Task item: When you reach the line that contains "analysis of liver" in the data below, start reproducing lines exactly, and stop after the line that contains "significant protein staining".

Stored data entries
***
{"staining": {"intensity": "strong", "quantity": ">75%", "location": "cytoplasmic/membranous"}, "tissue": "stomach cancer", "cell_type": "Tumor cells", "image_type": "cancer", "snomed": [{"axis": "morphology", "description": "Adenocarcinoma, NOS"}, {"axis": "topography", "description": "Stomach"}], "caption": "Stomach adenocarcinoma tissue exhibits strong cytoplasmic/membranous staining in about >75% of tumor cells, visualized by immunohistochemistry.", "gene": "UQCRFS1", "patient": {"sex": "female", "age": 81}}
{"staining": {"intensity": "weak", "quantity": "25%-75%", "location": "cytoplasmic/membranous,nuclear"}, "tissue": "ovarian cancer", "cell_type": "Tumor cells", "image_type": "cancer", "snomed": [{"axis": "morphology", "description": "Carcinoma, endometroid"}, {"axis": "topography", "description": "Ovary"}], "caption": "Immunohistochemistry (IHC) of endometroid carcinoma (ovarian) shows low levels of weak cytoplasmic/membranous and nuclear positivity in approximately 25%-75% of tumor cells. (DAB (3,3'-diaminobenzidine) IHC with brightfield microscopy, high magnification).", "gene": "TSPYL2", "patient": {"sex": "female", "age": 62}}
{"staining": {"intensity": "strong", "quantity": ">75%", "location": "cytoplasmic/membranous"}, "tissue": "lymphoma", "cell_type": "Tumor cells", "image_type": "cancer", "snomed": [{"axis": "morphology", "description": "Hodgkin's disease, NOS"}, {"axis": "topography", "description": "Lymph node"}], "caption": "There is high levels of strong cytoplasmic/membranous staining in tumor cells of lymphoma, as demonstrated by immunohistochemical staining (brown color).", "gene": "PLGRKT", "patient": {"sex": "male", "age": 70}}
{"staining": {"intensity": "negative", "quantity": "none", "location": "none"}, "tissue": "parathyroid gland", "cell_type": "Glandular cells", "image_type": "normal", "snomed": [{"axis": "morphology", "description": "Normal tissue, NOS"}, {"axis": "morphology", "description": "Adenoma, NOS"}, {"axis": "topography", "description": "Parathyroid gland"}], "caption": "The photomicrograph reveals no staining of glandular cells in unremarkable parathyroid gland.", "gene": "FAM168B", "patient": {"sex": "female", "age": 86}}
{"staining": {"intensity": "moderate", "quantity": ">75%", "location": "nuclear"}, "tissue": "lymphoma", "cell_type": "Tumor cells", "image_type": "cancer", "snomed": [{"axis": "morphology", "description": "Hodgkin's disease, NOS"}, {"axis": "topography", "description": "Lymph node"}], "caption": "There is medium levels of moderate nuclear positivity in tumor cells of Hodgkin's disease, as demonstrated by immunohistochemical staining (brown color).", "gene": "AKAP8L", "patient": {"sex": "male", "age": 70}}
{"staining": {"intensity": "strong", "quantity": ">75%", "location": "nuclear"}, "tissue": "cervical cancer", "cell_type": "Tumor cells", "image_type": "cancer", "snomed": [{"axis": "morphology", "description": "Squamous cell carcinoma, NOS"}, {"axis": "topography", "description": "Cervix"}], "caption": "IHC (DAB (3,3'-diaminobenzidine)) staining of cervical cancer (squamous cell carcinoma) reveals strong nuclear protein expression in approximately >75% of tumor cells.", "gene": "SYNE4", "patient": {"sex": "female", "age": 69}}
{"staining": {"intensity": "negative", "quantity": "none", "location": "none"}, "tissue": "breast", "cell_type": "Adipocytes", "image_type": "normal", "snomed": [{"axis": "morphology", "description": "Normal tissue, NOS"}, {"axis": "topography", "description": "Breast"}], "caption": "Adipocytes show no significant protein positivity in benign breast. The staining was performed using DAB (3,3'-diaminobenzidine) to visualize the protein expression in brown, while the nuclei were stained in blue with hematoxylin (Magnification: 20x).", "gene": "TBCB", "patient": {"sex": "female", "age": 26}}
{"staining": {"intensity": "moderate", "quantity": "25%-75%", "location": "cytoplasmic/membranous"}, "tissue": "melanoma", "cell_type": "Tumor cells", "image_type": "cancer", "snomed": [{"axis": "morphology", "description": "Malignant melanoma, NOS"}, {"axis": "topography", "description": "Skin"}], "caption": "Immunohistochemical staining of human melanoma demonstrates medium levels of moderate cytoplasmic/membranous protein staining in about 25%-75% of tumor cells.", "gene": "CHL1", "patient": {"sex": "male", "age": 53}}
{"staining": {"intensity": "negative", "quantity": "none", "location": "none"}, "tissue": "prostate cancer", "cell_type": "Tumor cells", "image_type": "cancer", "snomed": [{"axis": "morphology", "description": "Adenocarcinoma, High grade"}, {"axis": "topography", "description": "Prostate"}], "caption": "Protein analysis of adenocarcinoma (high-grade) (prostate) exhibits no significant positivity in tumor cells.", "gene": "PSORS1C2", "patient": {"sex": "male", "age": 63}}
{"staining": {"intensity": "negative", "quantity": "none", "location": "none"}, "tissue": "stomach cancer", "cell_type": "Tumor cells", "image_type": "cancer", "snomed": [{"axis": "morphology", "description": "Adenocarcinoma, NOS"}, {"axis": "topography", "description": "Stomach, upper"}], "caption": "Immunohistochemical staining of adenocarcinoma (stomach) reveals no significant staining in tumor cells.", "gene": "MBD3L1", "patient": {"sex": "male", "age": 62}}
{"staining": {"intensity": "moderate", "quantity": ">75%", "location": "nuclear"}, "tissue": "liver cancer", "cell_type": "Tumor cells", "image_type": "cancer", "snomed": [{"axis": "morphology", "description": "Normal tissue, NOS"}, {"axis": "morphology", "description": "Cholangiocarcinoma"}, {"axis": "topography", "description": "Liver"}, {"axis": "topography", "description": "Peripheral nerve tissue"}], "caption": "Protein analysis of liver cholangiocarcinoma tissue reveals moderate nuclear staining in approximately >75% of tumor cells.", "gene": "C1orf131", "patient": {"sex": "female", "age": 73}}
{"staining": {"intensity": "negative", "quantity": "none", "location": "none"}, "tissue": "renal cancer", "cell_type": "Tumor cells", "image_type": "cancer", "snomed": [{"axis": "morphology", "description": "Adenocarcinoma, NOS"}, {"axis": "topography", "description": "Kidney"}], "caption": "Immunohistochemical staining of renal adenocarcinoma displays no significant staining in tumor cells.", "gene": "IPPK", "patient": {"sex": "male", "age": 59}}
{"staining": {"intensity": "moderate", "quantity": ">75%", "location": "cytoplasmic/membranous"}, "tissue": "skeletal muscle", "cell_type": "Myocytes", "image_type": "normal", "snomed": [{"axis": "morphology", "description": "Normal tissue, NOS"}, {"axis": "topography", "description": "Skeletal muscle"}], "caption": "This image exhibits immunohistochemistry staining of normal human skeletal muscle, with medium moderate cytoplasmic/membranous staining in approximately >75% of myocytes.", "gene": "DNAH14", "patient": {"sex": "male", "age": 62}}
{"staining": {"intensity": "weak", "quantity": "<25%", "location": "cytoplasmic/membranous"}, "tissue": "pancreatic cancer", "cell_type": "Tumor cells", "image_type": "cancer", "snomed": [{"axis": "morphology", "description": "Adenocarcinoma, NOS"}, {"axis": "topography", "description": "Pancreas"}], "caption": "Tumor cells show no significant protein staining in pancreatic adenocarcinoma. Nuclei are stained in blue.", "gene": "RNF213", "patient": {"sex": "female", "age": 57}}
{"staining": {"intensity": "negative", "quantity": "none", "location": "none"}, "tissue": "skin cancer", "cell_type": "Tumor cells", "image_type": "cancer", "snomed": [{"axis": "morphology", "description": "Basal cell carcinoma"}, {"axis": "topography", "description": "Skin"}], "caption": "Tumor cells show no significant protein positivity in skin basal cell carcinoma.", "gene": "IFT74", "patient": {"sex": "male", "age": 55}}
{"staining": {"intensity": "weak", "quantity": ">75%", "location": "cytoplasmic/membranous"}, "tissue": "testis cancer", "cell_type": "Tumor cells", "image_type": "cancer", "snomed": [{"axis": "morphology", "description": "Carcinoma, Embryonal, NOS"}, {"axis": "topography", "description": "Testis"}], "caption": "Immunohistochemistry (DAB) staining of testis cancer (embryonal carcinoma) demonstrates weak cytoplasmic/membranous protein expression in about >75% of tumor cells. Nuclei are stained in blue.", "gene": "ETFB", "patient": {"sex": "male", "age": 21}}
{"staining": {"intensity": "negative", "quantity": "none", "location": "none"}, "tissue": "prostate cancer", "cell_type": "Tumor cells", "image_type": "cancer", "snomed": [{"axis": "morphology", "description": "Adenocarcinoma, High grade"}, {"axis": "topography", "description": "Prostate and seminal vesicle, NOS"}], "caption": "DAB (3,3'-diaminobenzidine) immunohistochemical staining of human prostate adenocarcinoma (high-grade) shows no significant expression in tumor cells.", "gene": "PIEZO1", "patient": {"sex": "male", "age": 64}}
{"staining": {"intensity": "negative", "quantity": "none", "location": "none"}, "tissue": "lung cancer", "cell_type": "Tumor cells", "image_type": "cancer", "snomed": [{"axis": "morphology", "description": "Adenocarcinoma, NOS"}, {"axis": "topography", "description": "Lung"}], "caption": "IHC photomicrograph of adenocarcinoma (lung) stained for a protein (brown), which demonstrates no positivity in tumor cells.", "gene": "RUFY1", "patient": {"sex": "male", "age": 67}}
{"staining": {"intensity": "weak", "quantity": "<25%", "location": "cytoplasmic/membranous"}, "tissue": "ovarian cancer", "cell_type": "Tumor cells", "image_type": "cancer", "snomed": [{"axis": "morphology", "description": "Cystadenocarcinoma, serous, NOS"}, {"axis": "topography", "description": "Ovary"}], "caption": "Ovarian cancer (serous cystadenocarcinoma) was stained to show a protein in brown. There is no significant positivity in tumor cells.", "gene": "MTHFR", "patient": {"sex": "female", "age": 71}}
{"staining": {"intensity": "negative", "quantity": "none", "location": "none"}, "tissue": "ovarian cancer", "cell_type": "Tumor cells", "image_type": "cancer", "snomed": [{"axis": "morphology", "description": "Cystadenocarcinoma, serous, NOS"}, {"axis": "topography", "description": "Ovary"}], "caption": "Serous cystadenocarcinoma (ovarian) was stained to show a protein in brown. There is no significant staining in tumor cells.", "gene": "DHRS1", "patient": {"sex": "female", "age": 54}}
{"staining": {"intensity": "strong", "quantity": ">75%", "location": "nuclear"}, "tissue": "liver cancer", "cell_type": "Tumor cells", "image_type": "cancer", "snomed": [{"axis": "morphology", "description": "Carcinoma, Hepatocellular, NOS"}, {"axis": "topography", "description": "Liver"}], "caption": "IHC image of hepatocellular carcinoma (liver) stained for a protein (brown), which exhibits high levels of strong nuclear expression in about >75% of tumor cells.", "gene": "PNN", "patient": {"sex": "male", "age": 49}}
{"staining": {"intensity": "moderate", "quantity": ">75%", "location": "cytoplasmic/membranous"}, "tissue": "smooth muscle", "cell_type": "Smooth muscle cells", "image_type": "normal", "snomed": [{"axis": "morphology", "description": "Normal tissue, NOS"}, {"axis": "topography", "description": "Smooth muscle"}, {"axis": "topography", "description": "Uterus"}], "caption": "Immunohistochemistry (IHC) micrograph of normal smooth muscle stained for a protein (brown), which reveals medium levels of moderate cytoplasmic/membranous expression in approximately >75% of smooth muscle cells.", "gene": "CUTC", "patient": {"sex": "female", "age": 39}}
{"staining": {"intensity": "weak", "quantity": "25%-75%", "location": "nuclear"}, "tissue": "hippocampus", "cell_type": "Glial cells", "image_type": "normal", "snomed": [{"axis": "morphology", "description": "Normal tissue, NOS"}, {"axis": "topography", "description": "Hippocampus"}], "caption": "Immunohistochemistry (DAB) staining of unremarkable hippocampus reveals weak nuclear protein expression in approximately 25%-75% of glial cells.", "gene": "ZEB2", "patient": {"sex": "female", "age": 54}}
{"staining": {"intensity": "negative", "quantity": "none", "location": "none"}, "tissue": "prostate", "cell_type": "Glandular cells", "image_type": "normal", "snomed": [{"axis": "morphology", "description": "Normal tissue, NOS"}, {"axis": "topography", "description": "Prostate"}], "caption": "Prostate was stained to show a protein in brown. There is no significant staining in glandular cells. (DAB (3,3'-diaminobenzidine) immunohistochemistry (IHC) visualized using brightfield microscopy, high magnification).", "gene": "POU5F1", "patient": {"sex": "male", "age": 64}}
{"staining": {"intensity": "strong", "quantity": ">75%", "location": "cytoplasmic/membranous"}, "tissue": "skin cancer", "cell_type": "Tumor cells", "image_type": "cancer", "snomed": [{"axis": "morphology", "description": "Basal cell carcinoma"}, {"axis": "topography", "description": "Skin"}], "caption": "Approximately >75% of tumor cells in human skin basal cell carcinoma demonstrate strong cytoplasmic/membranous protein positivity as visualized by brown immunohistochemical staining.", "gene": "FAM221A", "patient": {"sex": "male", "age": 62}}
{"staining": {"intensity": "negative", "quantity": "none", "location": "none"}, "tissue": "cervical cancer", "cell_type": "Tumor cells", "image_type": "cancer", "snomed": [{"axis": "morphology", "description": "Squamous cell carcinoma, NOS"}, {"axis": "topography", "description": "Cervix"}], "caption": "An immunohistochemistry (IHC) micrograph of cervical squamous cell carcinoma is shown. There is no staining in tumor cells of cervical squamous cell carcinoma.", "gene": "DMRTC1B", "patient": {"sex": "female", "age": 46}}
***
Task output:
{"staining": {"intensity": "moderate", "quantity": ">75%", "location": "nuclear"}, "tissue": "liver cancer", "cell_type": "Tumor cells", "image_type": "cancer", "snomed": [{"axis": "morphology", "description": "Normal tissue, NOS"}, {"axis": "morphology", "description": "Cholangiocarcinoma"}, {"axis": "topography", "description": "Liver"}, {"axis": "topography", "description": "Peripheral nerve tissue"}], "caption": "Protein analysis of liver cholangiocarcinoma tissue reveals moderate nuclear staining in approximately >75% of tumor cells.", "gene": "C1orf131", "patient": {"sex": "female", "age": 73}}
{"staining": {"intensity": "negative", "quantity": "none", "location": "none"}, "tissue": "renal cancer", "cell_type": "Tumor cells", "image_type": "cancer", "snomed": [{"axis": "morphology", "description": "Adenocarcinoma, NOS"}, {"axis": "topography", "description": "Kidney"}], "caption": "Immunohistochemical staining of renal adenocarcinoma displays no significant staining in tumor cells.", "gene": "IPPK", "patient": {"sex": "male", "age": 59}}
{"staining": {"intensity": "moderate", "quantity": ">75%", "location": "cytoplasmic/membranous"}, "tissue": "skeletal muscle", "cell_type": "Myocytes", "image_type": "normal", "snomed": [{"axis": "morphology", "description": "Normal tissue, NOS"}, {"axis": "topography", "description": "Skeletal muscle"}], "caption": "This image exhibits immunohistochemistry staining of normal human skeletal muscle, with medium moderate cytoplasmic/membranous staining in approximately >75% of myocytes.", "gene": "DNAH14", "patient": {"sex": "male", "age": 62}}
{"staining": {"intensity": "weak", "quantity": "<25%", "location": "cytoplasmic/membranous"}, "tissue": "pancreatic cancer", "cell_type": "Tumor cells", "image_type": "cancer", "snomed": [{"axis": "morphology", "description": "Adenocarcinoma, NOS"}, {"axis": "topography", "description": "Pancreas"}], "caption": "Tumor cells show no significant protein staining in pancreatic adenocarcinoma. Nuclei are stained in blue.", "gene": "RNF213", "patient": {"sex": "female", "age": 57}}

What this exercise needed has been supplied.